La imparable progresión de Messi

- 24 de noviembre de 2014 - 16:13
Lionel Messi logró un récord histórico el pasado fin de semana en la liga española. Foto: AFP

Cuando Lionel Messi debutó en el Barcelona pocos pensaban que a día de hoy sería considerado uno de los mejores futbolistas de la historia del fútbol. Ese chico de 17 años y con el dorsal ‘30’ en la espalda saltaba al Estadio Olímpico Lluís Companys para disputar los últimos 7 minutos de encuentro, en lo que serían los primeros instantes en Liga de quién, diez años después, se convertiría en el máximo goleador de la competición.

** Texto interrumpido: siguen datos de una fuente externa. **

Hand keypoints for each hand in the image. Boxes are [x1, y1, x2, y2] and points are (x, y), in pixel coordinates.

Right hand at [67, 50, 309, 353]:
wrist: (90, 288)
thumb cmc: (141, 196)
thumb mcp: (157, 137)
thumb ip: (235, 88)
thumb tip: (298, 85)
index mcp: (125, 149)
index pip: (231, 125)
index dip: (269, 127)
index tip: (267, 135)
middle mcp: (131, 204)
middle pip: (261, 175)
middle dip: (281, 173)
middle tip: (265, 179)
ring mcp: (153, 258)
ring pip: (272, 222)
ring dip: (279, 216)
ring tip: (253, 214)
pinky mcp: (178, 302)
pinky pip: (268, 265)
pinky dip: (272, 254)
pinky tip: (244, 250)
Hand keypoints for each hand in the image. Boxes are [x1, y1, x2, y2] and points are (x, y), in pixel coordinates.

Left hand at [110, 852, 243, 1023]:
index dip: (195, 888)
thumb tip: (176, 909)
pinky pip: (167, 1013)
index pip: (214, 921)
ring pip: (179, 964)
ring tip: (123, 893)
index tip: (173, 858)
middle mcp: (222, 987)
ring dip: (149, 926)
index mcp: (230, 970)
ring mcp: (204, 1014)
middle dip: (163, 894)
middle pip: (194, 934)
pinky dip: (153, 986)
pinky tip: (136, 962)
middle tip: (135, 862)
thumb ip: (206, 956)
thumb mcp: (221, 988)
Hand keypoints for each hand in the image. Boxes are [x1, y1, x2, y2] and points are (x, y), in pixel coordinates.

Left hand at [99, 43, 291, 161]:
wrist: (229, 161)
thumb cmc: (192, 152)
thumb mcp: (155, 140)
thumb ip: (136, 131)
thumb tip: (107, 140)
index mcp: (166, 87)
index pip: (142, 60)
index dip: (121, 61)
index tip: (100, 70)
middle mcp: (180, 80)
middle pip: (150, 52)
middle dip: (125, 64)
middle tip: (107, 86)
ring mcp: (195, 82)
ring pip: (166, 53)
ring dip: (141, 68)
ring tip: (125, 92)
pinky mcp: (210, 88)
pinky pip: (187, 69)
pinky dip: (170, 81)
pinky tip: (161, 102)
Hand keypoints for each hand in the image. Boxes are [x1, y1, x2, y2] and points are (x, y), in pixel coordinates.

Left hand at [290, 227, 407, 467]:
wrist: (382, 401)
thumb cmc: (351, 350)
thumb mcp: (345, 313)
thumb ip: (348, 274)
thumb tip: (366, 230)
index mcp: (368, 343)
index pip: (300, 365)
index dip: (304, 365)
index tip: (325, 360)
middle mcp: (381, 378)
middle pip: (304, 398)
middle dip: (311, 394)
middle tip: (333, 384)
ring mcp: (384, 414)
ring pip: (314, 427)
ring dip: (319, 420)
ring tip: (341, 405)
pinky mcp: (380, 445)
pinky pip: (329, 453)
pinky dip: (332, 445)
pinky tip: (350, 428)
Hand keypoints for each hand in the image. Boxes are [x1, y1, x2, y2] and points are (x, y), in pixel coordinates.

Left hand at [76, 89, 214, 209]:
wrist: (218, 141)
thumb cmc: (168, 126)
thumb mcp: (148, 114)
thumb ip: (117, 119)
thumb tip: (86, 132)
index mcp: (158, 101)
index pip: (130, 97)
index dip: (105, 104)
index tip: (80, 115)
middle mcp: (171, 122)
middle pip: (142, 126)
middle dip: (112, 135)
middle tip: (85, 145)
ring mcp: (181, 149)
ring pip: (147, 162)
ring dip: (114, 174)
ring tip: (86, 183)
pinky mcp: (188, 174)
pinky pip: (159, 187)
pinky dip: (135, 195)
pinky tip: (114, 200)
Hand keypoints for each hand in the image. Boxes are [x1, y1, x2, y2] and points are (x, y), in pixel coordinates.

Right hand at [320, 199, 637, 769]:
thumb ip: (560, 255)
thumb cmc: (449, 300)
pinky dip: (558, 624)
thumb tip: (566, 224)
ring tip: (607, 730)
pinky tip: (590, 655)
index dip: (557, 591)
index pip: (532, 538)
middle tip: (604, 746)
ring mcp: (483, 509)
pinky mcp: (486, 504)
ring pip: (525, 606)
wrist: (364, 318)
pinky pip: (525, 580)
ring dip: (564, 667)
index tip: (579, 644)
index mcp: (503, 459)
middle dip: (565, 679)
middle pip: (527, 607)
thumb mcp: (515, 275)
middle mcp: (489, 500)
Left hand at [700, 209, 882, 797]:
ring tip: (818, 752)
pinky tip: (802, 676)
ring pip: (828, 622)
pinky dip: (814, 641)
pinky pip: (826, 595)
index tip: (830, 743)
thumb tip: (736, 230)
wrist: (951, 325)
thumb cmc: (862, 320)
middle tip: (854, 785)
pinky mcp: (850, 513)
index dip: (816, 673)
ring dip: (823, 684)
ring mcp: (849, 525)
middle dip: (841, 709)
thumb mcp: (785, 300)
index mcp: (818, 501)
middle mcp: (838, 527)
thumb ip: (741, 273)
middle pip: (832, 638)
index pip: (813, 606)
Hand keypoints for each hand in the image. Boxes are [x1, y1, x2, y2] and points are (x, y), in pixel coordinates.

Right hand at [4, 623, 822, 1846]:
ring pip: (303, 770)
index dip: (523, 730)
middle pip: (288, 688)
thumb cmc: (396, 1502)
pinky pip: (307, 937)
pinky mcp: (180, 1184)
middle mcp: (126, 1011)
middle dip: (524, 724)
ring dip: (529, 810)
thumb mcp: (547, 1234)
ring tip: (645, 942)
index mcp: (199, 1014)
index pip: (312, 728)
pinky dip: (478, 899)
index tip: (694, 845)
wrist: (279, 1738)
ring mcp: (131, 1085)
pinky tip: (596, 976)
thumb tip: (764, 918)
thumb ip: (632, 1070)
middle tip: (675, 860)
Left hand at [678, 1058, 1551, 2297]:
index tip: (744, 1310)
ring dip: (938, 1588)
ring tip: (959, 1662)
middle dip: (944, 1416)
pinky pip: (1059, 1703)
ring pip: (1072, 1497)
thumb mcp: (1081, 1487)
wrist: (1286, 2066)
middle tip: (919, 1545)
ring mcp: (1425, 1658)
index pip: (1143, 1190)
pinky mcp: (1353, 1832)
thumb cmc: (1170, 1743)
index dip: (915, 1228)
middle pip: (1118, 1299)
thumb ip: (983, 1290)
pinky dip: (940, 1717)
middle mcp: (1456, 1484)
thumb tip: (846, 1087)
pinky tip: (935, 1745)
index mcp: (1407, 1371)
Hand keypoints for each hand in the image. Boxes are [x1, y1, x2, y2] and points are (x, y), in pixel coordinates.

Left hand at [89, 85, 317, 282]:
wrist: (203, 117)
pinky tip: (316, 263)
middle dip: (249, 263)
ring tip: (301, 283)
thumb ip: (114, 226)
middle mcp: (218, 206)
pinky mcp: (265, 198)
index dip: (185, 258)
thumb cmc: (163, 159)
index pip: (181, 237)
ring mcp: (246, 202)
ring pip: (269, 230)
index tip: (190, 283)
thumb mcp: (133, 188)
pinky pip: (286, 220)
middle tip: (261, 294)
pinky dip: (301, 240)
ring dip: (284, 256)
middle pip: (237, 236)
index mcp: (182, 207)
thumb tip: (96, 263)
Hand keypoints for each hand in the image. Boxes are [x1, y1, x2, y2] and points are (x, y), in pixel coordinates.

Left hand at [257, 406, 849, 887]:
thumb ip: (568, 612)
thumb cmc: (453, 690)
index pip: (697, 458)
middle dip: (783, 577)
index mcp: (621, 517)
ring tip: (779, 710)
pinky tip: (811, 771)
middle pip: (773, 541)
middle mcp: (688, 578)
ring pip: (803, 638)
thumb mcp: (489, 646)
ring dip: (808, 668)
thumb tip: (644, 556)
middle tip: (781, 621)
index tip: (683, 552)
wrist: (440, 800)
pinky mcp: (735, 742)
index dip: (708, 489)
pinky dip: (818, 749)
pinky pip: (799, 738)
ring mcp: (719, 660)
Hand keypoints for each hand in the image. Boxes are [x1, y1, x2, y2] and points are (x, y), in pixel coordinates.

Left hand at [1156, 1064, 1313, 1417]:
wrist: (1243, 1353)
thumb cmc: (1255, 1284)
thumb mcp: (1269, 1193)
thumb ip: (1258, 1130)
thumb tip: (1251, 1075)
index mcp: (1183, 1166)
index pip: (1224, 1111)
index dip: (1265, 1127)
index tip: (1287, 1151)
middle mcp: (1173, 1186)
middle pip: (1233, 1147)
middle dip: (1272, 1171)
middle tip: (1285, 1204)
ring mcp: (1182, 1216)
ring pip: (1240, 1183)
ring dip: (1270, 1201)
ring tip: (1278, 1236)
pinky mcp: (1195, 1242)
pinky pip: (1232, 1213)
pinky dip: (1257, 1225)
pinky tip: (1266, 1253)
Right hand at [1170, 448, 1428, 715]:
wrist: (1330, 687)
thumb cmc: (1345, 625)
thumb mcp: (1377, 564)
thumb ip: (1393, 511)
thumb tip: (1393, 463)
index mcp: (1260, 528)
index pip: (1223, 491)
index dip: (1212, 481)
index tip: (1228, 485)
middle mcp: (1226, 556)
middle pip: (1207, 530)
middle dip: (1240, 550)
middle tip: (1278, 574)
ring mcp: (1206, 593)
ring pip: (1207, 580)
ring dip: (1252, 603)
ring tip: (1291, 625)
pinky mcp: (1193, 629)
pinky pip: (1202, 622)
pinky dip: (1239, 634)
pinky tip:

La primera explosión del argentino fue en el Trofeo Joan Gamper, en verano de 2005, dónde fue titular y llevó de cabeza a la experimentada defensa de la Juventus, con nombres como Cannavaro, Chiellini e incluso el centrocampista Vieira, quién años después reconoció haberles vuelto locos. Fabio Capello, quién fuera técnico del equipo italiano en esa época, quedó deslumbrado ante tal exhibición hasta tal punto de pedir el fichaje del delantero. “Lo que ha hecho este chico sólo se lo he visto hacer a Maradona en el Nápoles. Es un fenómeno”, comentó tras el encuentro.

Pero el momento cumbre para Leo Messi no llegaría hasta el aterrizaje de Pep Guardiola en el banquillo del Camp Nou. Las ideas del técnico, partido tras partido más sofisticadas, comulgaron con las virtudes de Messi y convirtieron, tanto al jugador, como al equipo, en los mejores del mundo.

El salto de calidad que implementó Guardiola en el Barcelona es la pieza angular para entender la progresión del argentino hasta convertirse en el jugador más determinante del planeta.

La noche del 1 de mayo de 2009, un día antes del encuentro decisivo de Liga en el Santiago Bernabéu, en las entrañas de la Ciudad Deportiva Pep Guardiola buscaba la manera de hacer daño al Real Madrid. Tras horas de darle vueltas, el técnico llamó a Leo Messi para que urgentemente se acercara a su despacho. Eran las 11 de la noche. “Leo, mañana durante el partido, intercambiarás tu posición por la de Samuel [Eto’o].” “¿Así ganaremos?”. “Creo que sí”. Al día siguiente, Messi ocupó por primera vez la posición del nueve e hizo trizas al Real Madrid. El Barcelona ganó 2-6, el argentino sumó dos goles y una asistencia y el equipo se llevó la Liga 2008-09.

Pero lo más abrumador vendría después. Hasta ese día, Leo Messi había marcado 72 goles en 144 partidos oficiales, buenos datos para un jugador de banda. Sin embargo, Guardiola ya había vivido la revolución del Barcelona de Johan Cruyff y había visto la mejora del equipo con el mediapunta Michael Laudrup actuando como delantero, algo que decidió repetir con Messi.

Las capacidades del argentino se multiplicaron y a día de hoy esa cifra ha quedado en minucias. Tras ese partido contra el Real Madrid, Lionel Messi ha jugado 282 partidos y ha anotado la escalofriante cifra de 290 goles, provocando también los éxitos europeos del Barça con la consecución de dos Champions League, cuatro Ligas, dos Copas del Rey y dos Mundiales de Clubes.

¿Qué le queda por superar?

Con tan solo 27 años, Messi ya ha sido considerado uno de los jugadores más importantes en la historia del fútbol. Colectivamente, sus éxitos son mayúsculos y solo se le resiste el Mundial. El argentino llegará con 31 años a Rusia 2018, en un campeonato del mundo que será su última oportunidad.

Individualmente, Leo está a solo un gol de superar a Raúl González como máximo goleador de la Champions League, pudiendo lograrlo este martes en Nicosia (Chipre) ante el APOEL.

Además, sigue siendo el segundo máximo goleador de la Selección Argentina con 45 goles, a 11 del récord de Gabriel Batistuta, una cifra también superable considerando la edad de ‘La Pulga’.